☁ Little miss America ☁
L'autre jour, une amie américaine m'a fait cette suggestion lors d'un dîner: "Tu devrais inscrire ta fille à un concours de beauté pour bébés. Avec la bouille qu'elle a, elle gagnerai sûrement!".
Malgré l'absurdité de l'idée, imaginons un instant que je me lance dans l'aventure. Après tout je vis au Nouveau-Mexique, à Albuquerque, LA ville de "Little miss Sunshine"! Rien n'est impossible!
Au début, j'avais imaginé qu'un concours de mini-miss ressemblait à ceci:
De jolis petits poupons aux têtes nues et sans fioritures, sagement assis devant un public de mères conquises s'épanchant de compliments aimables sur le rejeton de sa voisine tout en buvant une tasse de thé.
Mais après quelques recherches sur le net, il m'a bien fallu me rendre à l'évidence. Un concours de mini miss ressemble plutôt à ça aujourd'hui:
Des enfants enrubannés de tulle, aux têtes plus décorées qu'un sapin du Rockefeller Center, assis devant un parterre de mère nerveuses et hystériques, s'épanchant de critiques sur le rejeton de sa voisine tout en sirotant bruyamment un Coca light.
Malgré la déception qui fut mienne, je décidai tout de même de me prendre au jeu.
Quelle belle vie nous aurions... Nous passerions nos week-ends sur les routes, à sillonner l'Amérique d'est en ouest dans un combi Wolkswagen crapotant pour amener notre fille à des concours de beauté dans des villes au nom improbable (Dis chéri, c'est où Truth or Consequences?) -Nom véridique d'un bled à quelques kilomètres de chez nous dont la traduction littérale donne un truc du genre "Vérité ou conséquences".Ça fous les jetons, hein?- voyageant de station essence en motels miteux... ah oui, ce serait bien...

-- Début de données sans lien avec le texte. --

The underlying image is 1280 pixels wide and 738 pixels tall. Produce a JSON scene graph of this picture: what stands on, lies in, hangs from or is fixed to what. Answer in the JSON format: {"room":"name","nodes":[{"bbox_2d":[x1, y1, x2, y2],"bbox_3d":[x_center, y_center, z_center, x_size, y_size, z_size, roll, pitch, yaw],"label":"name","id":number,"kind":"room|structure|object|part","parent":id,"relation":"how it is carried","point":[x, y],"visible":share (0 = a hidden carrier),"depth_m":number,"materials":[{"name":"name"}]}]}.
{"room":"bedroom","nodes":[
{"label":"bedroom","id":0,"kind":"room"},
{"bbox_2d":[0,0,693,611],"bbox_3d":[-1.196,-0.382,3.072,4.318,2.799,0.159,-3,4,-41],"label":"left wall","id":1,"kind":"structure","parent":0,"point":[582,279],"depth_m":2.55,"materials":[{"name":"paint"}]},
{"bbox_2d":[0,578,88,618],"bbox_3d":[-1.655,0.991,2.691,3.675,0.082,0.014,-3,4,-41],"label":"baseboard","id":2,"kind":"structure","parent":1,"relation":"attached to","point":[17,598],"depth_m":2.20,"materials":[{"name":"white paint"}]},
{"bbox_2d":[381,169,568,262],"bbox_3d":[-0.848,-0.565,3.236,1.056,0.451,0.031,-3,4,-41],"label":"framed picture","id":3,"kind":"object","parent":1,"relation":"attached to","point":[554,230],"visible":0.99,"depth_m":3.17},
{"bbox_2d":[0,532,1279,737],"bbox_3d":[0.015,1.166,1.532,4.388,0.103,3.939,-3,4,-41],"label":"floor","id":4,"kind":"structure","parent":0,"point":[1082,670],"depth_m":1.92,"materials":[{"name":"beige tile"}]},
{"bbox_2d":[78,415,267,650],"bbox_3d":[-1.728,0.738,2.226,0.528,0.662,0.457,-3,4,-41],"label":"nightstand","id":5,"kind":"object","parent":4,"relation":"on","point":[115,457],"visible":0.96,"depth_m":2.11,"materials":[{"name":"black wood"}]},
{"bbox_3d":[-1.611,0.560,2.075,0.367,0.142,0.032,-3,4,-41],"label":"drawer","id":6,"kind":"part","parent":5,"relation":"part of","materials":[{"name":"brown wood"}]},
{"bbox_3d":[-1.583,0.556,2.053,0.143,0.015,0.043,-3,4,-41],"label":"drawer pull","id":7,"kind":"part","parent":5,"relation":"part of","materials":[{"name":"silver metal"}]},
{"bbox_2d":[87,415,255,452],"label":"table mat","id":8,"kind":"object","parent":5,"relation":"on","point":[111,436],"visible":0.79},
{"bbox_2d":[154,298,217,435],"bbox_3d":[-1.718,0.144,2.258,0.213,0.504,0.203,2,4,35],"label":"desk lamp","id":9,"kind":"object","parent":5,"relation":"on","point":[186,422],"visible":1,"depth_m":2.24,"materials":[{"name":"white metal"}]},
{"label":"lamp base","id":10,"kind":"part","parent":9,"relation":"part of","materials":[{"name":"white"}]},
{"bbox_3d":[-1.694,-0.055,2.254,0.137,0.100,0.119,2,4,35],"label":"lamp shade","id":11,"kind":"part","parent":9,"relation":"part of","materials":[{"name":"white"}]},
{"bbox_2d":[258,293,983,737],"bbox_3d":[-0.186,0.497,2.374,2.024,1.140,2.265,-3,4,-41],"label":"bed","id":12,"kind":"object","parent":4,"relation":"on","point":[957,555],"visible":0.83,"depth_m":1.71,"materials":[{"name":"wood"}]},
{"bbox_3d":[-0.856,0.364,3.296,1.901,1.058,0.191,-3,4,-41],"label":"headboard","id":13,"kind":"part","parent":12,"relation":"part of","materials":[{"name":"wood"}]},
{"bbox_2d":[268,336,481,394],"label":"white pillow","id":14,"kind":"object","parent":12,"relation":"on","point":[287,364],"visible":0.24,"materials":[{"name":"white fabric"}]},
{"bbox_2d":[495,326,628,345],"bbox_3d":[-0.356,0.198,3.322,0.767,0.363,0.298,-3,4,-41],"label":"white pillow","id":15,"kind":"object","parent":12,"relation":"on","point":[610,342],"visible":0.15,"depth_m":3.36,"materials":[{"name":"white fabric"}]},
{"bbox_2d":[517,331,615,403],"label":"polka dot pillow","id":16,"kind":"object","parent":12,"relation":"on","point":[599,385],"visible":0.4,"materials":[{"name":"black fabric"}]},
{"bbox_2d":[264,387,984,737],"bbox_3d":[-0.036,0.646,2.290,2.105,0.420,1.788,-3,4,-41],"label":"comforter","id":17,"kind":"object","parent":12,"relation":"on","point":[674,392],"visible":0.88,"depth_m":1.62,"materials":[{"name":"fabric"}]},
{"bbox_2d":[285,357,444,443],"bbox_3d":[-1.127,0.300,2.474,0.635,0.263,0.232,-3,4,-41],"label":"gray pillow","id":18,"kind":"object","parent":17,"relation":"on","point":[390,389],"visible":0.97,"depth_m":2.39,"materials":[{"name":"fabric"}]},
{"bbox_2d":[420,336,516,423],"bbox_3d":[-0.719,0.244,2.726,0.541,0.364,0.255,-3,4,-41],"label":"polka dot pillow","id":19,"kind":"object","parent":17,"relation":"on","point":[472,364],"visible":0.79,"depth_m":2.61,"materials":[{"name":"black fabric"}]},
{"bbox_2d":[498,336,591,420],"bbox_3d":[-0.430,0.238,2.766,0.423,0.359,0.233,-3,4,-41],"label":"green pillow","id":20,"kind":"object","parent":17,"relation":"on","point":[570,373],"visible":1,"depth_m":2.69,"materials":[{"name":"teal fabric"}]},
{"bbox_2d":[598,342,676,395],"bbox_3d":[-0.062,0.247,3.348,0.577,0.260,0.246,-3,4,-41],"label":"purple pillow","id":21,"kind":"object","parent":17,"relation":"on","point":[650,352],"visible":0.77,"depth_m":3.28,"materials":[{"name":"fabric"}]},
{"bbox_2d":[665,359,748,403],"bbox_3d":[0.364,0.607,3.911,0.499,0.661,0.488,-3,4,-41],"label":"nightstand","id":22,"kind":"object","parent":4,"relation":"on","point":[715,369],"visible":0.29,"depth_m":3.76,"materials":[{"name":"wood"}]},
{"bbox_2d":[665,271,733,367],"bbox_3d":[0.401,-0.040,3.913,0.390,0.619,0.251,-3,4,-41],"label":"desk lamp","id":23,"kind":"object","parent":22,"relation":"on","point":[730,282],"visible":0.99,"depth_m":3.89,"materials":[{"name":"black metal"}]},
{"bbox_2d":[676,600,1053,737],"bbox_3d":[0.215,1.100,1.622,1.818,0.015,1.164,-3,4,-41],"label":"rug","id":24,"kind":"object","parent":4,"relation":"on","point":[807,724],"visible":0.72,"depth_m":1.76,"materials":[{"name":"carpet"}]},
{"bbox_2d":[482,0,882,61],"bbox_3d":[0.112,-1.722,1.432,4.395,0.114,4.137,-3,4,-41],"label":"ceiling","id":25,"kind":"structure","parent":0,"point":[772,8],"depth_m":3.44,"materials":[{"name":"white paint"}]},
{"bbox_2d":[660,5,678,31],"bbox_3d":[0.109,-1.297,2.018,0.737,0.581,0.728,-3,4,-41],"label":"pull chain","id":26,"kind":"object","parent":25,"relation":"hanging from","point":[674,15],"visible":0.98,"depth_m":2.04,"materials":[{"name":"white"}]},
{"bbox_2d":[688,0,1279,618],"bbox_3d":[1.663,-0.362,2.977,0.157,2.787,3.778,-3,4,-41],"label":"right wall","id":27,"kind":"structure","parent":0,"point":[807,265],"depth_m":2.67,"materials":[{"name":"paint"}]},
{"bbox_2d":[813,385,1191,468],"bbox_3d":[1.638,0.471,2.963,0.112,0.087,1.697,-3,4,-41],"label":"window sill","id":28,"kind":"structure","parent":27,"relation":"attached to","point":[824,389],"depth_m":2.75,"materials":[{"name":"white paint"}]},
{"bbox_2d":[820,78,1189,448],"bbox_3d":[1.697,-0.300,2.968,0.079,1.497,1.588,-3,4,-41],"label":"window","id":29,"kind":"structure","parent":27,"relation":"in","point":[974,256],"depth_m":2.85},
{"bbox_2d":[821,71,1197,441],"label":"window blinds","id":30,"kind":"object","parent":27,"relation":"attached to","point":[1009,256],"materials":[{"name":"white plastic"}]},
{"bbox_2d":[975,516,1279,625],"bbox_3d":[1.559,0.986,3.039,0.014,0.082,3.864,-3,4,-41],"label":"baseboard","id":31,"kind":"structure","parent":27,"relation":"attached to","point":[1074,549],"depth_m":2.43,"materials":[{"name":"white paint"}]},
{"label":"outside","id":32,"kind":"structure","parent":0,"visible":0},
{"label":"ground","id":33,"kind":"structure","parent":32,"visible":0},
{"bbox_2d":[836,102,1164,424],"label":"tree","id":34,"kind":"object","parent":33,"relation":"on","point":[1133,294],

Frémir dans les coulisses où, au milieu des autres mères en jean informe et baskets, j'épinglerai fébrilement le numéro 87 sur la robe meringue à frous frous rose fluo de ma fille de 6 mois... Je réajusterai une dernière fois sa perruque à frisottis sur sa tête nue comme un caillou, fière, si fière d'élever ma fille au rang de reine de beauté...

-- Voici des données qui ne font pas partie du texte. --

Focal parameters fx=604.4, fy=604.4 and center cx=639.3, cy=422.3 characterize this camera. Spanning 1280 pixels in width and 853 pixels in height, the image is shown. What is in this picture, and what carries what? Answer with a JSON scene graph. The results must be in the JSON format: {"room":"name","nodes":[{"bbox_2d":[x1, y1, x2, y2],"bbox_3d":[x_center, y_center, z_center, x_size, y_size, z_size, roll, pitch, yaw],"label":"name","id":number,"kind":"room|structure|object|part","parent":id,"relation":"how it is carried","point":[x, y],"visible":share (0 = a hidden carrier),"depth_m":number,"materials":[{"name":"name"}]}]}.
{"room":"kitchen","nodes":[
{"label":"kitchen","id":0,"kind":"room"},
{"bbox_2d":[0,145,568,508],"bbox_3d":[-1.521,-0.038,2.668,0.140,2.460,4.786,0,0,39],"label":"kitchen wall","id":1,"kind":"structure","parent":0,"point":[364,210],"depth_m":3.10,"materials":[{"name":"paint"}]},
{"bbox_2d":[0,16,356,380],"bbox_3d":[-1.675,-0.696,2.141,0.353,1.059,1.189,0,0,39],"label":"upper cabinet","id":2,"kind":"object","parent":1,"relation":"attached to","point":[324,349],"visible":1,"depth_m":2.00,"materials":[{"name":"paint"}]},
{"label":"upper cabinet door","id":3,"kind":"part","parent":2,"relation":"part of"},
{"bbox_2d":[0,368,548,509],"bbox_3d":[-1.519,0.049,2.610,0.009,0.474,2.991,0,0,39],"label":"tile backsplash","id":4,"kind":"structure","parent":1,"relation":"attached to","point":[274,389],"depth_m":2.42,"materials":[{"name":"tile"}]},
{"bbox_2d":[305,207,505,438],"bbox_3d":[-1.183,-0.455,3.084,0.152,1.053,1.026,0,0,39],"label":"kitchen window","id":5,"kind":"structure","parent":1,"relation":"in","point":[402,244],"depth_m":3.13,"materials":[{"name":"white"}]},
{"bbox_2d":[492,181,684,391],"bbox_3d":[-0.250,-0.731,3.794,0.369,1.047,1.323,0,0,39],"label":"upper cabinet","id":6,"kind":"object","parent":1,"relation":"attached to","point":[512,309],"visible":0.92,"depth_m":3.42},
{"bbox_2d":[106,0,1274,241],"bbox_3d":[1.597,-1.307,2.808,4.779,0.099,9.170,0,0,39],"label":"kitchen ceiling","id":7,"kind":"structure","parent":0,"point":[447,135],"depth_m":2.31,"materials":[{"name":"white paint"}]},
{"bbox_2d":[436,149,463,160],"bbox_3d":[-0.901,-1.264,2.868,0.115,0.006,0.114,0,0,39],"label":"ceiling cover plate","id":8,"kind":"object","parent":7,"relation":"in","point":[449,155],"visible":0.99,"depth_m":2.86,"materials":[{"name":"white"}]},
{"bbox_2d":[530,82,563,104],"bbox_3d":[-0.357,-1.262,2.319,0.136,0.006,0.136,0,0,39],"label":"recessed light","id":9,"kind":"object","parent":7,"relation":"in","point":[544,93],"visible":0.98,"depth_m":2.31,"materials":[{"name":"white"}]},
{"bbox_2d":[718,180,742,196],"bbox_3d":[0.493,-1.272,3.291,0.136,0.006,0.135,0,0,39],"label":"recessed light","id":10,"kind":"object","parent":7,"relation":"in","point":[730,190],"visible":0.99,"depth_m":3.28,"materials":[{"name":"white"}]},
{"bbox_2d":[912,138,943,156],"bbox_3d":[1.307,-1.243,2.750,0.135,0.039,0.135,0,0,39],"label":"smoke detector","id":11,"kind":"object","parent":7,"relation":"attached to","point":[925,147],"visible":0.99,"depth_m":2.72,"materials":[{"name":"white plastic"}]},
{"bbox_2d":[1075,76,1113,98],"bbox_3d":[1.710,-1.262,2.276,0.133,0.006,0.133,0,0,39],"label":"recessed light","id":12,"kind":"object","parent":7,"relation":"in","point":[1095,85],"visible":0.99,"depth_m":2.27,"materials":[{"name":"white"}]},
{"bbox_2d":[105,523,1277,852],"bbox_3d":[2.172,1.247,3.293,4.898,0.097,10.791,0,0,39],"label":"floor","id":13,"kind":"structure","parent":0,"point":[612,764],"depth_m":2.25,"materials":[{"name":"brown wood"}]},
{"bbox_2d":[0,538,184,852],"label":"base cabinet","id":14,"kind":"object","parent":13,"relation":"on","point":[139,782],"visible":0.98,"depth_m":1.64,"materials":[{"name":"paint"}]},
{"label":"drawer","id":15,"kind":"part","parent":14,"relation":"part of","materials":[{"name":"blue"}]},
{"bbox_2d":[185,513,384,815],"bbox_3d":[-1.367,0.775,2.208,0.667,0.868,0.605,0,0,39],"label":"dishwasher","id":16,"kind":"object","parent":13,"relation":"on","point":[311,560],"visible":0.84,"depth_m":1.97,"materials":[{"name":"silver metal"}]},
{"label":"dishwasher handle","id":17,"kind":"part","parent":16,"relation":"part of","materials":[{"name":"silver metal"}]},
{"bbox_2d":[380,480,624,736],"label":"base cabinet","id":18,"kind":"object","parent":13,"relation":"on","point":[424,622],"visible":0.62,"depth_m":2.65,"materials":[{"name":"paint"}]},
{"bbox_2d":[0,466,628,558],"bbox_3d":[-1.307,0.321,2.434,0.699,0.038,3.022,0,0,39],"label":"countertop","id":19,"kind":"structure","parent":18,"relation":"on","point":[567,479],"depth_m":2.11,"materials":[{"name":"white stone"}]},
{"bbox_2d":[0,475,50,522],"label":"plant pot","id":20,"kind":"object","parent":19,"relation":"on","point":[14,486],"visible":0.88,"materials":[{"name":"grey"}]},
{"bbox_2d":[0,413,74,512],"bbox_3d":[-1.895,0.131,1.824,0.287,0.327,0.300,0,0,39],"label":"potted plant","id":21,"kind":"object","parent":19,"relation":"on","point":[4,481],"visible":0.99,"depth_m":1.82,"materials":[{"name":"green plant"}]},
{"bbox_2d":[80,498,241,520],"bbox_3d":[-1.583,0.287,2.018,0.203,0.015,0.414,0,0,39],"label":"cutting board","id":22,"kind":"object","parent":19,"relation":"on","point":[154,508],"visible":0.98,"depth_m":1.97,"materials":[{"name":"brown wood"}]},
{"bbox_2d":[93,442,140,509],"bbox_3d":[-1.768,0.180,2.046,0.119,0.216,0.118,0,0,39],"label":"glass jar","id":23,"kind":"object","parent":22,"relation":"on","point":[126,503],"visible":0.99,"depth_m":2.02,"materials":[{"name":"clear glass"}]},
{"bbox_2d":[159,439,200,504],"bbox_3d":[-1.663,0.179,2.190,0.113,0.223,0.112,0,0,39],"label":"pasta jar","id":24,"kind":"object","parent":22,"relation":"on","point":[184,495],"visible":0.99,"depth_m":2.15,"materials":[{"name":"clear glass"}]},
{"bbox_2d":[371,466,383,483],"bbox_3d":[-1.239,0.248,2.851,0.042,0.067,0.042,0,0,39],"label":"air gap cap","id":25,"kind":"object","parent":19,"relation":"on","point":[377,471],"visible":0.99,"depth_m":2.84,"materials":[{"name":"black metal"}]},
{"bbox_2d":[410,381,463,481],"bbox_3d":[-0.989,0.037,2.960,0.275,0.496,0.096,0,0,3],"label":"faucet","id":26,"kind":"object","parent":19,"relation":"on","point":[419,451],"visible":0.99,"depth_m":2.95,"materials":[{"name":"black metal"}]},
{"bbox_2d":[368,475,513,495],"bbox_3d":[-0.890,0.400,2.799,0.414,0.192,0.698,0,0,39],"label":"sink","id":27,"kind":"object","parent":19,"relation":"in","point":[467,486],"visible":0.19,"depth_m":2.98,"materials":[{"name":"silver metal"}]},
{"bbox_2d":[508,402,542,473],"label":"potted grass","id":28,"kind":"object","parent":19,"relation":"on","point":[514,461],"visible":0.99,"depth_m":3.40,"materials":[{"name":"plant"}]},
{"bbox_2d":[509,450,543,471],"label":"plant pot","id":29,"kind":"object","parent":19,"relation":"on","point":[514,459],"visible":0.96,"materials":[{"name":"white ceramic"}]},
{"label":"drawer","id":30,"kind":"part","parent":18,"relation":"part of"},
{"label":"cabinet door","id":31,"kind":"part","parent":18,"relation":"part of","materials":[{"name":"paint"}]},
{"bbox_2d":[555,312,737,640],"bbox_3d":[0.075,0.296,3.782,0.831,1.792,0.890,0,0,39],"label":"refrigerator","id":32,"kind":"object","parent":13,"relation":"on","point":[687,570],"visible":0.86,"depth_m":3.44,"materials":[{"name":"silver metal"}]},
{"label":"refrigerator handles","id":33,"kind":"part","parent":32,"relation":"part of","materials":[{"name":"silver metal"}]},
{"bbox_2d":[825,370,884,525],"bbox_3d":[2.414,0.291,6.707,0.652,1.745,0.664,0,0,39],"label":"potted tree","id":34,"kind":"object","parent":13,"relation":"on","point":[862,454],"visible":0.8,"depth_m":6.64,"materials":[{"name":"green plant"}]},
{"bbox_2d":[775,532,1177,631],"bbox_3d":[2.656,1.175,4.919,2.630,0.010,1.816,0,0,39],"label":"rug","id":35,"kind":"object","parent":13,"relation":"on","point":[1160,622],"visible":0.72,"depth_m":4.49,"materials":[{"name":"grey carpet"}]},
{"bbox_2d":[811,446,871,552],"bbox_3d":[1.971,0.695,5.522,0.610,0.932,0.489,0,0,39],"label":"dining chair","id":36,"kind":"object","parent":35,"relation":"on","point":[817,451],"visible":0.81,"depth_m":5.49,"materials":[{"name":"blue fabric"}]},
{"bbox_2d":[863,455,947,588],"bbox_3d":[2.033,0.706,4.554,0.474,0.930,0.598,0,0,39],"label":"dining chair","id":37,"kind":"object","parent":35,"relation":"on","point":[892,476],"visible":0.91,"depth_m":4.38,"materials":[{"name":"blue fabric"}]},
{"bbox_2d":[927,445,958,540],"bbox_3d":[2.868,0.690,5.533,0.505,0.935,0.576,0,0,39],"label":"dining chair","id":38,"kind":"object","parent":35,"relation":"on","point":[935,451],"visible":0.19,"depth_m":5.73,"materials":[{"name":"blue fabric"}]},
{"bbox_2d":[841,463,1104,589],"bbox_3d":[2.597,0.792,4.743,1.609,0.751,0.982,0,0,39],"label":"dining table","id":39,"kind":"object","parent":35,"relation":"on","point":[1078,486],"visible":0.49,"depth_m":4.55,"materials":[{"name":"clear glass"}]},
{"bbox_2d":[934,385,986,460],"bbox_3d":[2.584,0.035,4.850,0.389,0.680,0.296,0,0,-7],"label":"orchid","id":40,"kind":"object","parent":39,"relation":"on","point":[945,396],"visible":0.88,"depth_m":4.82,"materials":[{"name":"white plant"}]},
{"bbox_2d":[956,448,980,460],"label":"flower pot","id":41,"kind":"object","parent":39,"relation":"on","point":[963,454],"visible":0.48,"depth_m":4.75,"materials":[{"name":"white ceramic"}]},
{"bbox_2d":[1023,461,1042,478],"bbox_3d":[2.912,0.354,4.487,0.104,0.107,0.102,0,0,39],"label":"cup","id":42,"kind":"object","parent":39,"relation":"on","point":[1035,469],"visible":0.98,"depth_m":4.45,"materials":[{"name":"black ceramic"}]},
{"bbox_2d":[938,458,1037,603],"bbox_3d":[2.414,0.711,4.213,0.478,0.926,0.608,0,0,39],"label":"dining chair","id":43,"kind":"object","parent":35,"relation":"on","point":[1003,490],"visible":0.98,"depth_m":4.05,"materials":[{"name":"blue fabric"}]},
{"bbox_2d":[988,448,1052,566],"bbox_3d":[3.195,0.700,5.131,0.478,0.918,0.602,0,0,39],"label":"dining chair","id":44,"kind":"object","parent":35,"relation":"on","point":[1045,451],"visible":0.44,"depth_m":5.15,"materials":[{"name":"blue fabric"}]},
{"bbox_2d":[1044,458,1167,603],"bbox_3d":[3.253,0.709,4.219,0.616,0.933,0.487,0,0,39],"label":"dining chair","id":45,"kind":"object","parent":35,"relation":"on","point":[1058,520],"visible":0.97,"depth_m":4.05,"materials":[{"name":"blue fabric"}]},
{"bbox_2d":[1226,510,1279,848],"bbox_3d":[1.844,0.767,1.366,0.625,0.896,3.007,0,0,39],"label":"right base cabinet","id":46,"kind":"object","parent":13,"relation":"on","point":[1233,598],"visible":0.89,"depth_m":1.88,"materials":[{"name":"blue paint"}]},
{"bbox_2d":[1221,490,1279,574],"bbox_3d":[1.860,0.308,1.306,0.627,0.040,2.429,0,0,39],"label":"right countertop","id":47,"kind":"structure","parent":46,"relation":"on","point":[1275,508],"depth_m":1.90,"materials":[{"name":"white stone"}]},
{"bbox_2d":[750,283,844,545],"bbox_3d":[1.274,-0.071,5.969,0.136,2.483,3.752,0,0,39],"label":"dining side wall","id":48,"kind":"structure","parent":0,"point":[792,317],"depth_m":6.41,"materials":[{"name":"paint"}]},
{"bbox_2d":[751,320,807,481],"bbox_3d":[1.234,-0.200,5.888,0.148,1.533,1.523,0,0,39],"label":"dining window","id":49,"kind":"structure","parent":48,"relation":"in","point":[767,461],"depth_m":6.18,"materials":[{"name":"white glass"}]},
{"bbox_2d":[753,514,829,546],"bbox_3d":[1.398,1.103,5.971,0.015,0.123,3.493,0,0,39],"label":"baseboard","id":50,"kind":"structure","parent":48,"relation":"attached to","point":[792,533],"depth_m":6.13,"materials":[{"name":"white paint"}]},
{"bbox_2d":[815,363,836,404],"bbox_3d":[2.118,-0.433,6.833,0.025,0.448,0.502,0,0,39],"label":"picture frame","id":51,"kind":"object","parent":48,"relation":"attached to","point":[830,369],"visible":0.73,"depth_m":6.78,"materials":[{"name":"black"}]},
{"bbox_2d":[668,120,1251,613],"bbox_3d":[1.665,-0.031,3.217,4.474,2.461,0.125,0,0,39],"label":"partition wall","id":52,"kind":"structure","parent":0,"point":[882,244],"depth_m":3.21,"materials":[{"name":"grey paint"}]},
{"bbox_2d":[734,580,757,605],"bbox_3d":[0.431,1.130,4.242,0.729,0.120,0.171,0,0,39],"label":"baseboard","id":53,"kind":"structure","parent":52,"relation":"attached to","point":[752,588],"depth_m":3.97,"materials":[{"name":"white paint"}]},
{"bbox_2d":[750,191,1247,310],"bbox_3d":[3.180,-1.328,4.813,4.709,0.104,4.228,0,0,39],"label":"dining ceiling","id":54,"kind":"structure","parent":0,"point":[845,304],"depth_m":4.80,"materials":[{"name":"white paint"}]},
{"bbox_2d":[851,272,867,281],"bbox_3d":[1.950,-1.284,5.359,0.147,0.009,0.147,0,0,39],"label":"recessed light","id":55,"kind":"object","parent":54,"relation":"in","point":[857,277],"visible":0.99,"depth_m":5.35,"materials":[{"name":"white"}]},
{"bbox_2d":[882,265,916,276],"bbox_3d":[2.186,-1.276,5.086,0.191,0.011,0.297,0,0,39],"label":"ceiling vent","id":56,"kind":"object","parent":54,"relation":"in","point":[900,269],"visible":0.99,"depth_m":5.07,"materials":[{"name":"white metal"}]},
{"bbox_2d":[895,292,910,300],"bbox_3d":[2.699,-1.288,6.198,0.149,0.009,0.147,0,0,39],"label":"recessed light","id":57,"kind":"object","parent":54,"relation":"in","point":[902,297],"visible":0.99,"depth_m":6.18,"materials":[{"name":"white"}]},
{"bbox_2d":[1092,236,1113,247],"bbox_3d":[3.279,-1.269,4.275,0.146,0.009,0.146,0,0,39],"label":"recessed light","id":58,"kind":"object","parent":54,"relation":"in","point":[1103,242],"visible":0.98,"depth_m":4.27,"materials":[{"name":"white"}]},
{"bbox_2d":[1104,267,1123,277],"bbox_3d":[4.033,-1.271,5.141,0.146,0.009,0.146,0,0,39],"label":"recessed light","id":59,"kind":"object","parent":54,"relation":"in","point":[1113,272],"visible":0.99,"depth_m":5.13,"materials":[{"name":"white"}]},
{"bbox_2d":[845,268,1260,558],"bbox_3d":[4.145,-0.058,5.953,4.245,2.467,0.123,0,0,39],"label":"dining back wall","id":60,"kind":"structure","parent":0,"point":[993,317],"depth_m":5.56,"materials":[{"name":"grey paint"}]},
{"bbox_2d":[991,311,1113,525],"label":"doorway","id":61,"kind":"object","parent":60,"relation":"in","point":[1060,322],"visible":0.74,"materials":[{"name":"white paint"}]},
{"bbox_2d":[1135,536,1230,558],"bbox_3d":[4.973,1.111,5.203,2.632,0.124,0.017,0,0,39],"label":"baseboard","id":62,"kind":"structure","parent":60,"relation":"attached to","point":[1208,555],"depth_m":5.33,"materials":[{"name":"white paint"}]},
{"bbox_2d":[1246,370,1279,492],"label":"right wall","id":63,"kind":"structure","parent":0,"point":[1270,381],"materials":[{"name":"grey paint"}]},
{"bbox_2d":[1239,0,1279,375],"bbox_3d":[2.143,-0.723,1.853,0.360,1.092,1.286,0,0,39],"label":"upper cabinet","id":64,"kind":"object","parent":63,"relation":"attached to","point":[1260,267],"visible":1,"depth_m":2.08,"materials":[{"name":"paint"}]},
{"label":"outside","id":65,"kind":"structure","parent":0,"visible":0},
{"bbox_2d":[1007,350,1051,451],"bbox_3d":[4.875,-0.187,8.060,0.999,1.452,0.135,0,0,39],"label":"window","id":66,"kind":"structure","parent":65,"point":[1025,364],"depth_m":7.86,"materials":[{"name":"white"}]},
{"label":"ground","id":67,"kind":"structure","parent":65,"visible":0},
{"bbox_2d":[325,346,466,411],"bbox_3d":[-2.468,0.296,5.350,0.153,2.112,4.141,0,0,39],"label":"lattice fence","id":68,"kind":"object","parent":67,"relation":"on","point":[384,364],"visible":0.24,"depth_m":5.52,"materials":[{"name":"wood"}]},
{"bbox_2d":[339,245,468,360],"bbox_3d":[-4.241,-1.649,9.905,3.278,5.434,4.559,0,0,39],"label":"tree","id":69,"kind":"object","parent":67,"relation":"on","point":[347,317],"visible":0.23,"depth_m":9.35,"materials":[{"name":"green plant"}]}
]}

Oui, je rêve de voir ma fille souriant au photographe du journal local, maquillée comme une voiture volée, arborant des colliers et des pendants d'oreilles aussi faux que les promesses électorales d'un politicien en campagne, et croulant sous le poids d'une couronne haute de dix étages s'apparentant plus à une tiare papale urbi et orbi qu'à un diadème princier.
Je rêve de voir enfin venir la consécration suprême, la remise du trophée, qui viendra enlaidir le manteau de la cheminée entre un portrait de la tante Martha et un angelot en plâtre jauni.
Je pleurerai d'émotion en regardant les albums photos de nos week-ends gâchés passés dans des concours, années après années, et regarderai la taille des trophées grandir avec ma fille, souriante et tellement épanouie malgré sa moyenne scolaire avoisinant les 6/20.
Et puis les années passerons, et elle deviendra une femme. Elle continuera à s'habiller comme une drag-queen, et à sourire niaisement au milieu d'autres bêtes de concours, arborant fièrement son écharpe en papier crépon comme un élu normand un jour de foire aux andouilles. Et pour ses dix-huit ans, nous nous saignerons aux quatre veines pour lui payer des implants mammaires et une chirurgie nasale.
Oui, voilà à quoi ressemble le rêve américain... mais pas le mien en tous cas!